WHAT YOU HAVE TO DO: Each entry must be printed again without a single change.

[Saved data entries]
-- -- --
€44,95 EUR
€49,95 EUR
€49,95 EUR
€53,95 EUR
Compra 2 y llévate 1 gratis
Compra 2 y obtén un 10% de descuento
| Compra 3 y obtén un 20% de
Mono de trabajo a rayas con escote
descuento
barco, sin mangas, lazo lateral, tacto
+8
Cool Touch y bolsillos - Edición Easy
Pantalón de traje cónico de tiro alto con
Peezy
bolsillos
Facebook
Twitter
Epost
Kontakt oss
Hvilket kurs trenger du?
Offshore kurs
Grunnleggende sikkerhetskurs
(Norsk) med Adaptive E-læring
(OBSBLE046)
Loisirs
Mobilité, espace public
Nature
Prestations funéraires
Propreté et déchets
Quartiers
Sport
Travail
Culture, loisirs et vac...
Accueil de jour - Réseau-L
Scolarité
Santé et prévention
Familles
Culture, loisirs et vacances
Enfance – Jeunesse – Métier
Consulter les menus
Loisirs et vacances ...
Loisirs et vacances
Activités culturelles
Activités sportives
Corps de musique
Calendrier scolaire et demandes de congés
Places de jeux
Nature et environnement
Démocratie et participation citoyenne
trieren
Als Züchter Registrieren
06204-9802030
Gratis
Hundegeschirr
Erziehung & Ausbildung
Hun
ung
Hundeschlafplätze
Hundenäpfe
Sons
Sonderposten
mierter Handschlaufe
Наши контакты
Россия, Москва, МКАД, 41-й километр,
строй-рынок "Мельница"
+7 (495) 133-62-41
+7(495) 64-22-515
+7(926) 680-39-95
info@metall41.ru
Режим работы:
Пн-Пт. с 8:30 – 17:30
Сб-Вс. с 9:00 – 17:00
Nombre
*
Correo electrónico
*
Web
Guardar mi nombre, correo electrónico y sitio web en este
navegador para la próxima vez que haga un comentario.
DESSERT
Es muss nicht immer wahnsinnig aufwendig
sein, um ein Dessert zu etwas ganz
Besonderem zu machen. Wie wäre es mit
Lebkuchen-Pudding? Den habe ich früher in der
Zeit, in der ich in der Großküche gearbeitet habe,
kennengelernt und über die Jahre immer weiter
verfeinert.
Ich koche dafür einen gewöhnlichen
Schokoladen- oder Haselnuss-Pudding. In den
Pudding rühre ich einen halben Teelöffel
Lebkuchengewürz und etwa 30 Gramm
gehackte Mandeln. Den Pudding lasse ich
-- -- --
SOLUTION:
€44,95 EUR
€49,95 EUR
€49,95 EUR
€53,95 EUR
Compra 2 y llévate 1 gratis
Compra 2 y obtén un 10% de descuento
| Compra 3 y obtén un 20% de
Mono de trabajo a rayas con escote
descuento
barco, sin mangas, lazo lateral, tacto
+8
Cool Touch y bolsillos - Edición Easy
Pantalón de traje cónico de tiro alto con
Peezy
bolsillos
Facebook
Twitter
Epost
Kontakt oss
Hvilket kurs trenger du?
Offshore kurs
Grunnleggende sikkerhetskurs
(Norsk) med Adaptive E-læring
(OBSBLE046)
Loisirs
Mobilité, espace public
Nature
Prestations funéraires
Propreté et déchets
Quartiers
Sport
Travail
Culture, loisirs et vac...
Accueil de jour - Réseau-L
Scolarité
Santé et prévention
Familles
Culture, loisirs et vacances
Enfance – Jeunesse – Métier
Consulter les menus
Loisirs et vacances ...
Loisirs et vacances
Activités culturelles
Activités sportives
Corps de musique
Calendrier scolaire et demandes de congés
Places de jeux
Nature et environnement
Démocratie et participation citoyenne
trieren
Als Züchter Registrieren
06204-9802030
Gratis
Hundegeschirr
Erziehung & Ausbildung
Hun
ung
Hundeschlafplätze
Hundenäpfe
Sons
Sonderposten
mierter Handschlaufe
Наши контакты
Россия, Москва, МКАД, 41-й километр,
строй-рынок "Мельница"
+7 (495) 133-62-41
+7(495) 64-22-515
+7(926) 680-39-95
info@metall41.ru
Режим работы:
Пн-Пт. с 8:30 – 17:30
Сб-Вс. с 9:00 – 17:00
Nombre
*
Correo electrónico
*
Web
Guardar mi nombre, correo electrónico y sitio web en este
navegador para la próxima vez que haga un comentario.
DESSERT
Es muss nicht immer wahnsinnig aufwendig
sein, um ein Dessert zu etwas ganz
Besonderem zu machen. Wie wäre es mit
Lebkuchen-Pudding? Den habe ich früher in der
Zeit, in der ich in der Großküche gearbeitet habe,
kennengelernt und über die Jahre immer weiter
verfeinert.
Ich koche dafür einen gewöhnlichen
Schokoladen- oder Haselnuss-Pudding. In den
Pudding rühre ich einen halben Teelöffel
Lebkuchengewürz und etwa 30 Gramm
gehackte Mandeln. Den Pudding lasse ich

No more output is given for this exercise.